Si me preguntaras cuál ha sido la calle más bonita, de las tres en que he vivido, sin dudar respondería que la calle que da al parque central. Fue un privilegio vivir a media cuadra del corazón de la ciudad. El parque central fue como mi patio de juegos. María Elena Jiménez me contó el otro día que ella también guarda recuerdos muy gratos del parque central, porque sus papás tuvieron un restaurante en el portal cercano al Hotel Delfín. Ella se paraba en la puerta del restaurante y miraba los pájaros jugueteando en los árboles, así como los niños que corrían al lado de los boleros que, sentados en pequeños bancos, esperaban que alguien llegara a solicitar la boleada de a peso. Las calles que rodean a los parques se distinguen con respecto a las que tienen casas en ambas orillas. Las calles del parque son como puertos que dan a mares. Los domingos, el parque central se llenaba de personas que daban vueltas y vueltas. La costumbre era simpática. Los hombres caminaban en sentido contrario al que hacían las mujeres. Esto posibilitaba que los hombres lanzaran miradas a las muchachas bonitas que pretendían. Según los cronistas ese ritual se denominaba “Quemón”. Los pretensos se daban “quemones”. El nombre es bello y, sin duda, refiere a la posibilidad del fuego de la pasión y del deseo.

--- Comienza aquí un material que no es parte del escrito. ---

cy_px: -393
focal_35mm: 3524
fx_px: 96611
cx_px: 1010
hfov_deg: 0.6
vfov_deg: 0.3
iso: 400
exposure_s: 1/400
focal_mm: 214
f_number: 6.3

El otro día le pregunté a Armando si no hubiera deseado cambiar de “aires”, vivir en otra casa, en otra calle. Lo vi entrecerrar los ojos y suspirar, luego dijo: “No. He sido feliz viviendo en la casa que fue la casa de mis abuelos, de mis padres y que ahora es la casa de mis hijos.”

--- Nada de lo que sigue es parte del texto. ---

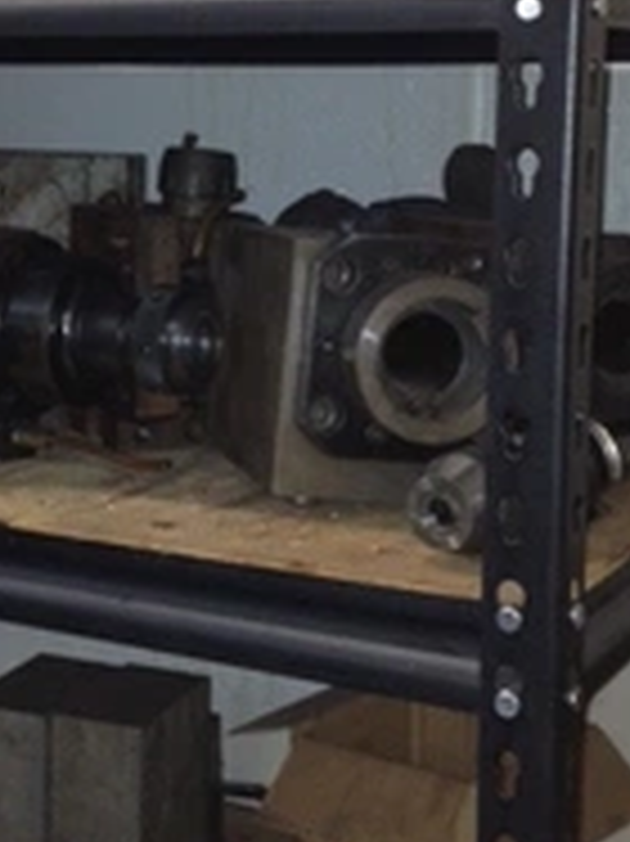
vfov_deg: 25.9
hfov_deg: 19.5
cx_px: 198
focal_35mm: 75
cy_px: 293
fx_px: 1822
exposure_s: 1/20
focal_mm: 4.28
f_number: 2.4
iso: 250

Vos y yo hemos cambiado de casas, por lo tanto ¡de calles! Nos hemos adueñado de varias calles, pero ninguna de ellas ha sido tan determinante en nuestras vidas, como sí lo es la calle donde Armando ha vivido toda su vida. Con qué emoción me dijo que ha sido feliz viviendo en la casa que fue de sus abuelos, de sus padres, de él y que ahora es la casa de sus hijos y que, hago votos por ello, será la casa de sus nietos y bisnietos. Ese pedazo de calle debería tener una placa que consignara que casi casi es propiedad de la familia de Armando, porque él me dijo que su mamá aún sale a barrer el pedazo de calle que le corresponde. ¿Mirás cómo me lo dijo? “Pedazo de calle que le corresponde”. Sí, ¡claro! Como si fuese una extensión de la sala de la casa, la mamá, todas las mañanas, barre ese pedazo que “le corresponde”, que la sociedad le ha dado en comodato, desde tiempos en que los papás de la mamá de Armando llegaron a vivir a esa casa con patio central y dos corredores.

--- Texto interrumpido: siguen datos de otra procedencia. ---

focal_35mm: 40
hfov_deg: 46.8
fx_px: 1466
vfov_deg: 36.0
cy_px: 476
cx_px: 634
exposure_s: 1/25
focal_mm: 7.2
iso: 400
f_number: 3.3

Posdata: Hay calles de algunas ciudades, que llegan a ser importantes por los personajes que ahí vivieron. Por ejemplo, la Rue Martel, en París, es famosa, porque ahí vivió el escritor Julio Cortázar. En el edificio donde está el departamento que habitó hay una placa que consigna que ahí vivió Julio, “Ecrivain argentin, naturalisé francais”. Julio vivió ahí algunos años, porque Julio, a diferencia de Armando, vivió en muchas calles, primero en Argentina y luego en Francia. Él, por ser un gran creador, logró el prodigio (que pocos logran) de hacer que una calle en Buenos Aires lleve su nombre. Esa calle pertenece al catálogo de calles que tienen historia; al repertorio de historias donde aparecen calles.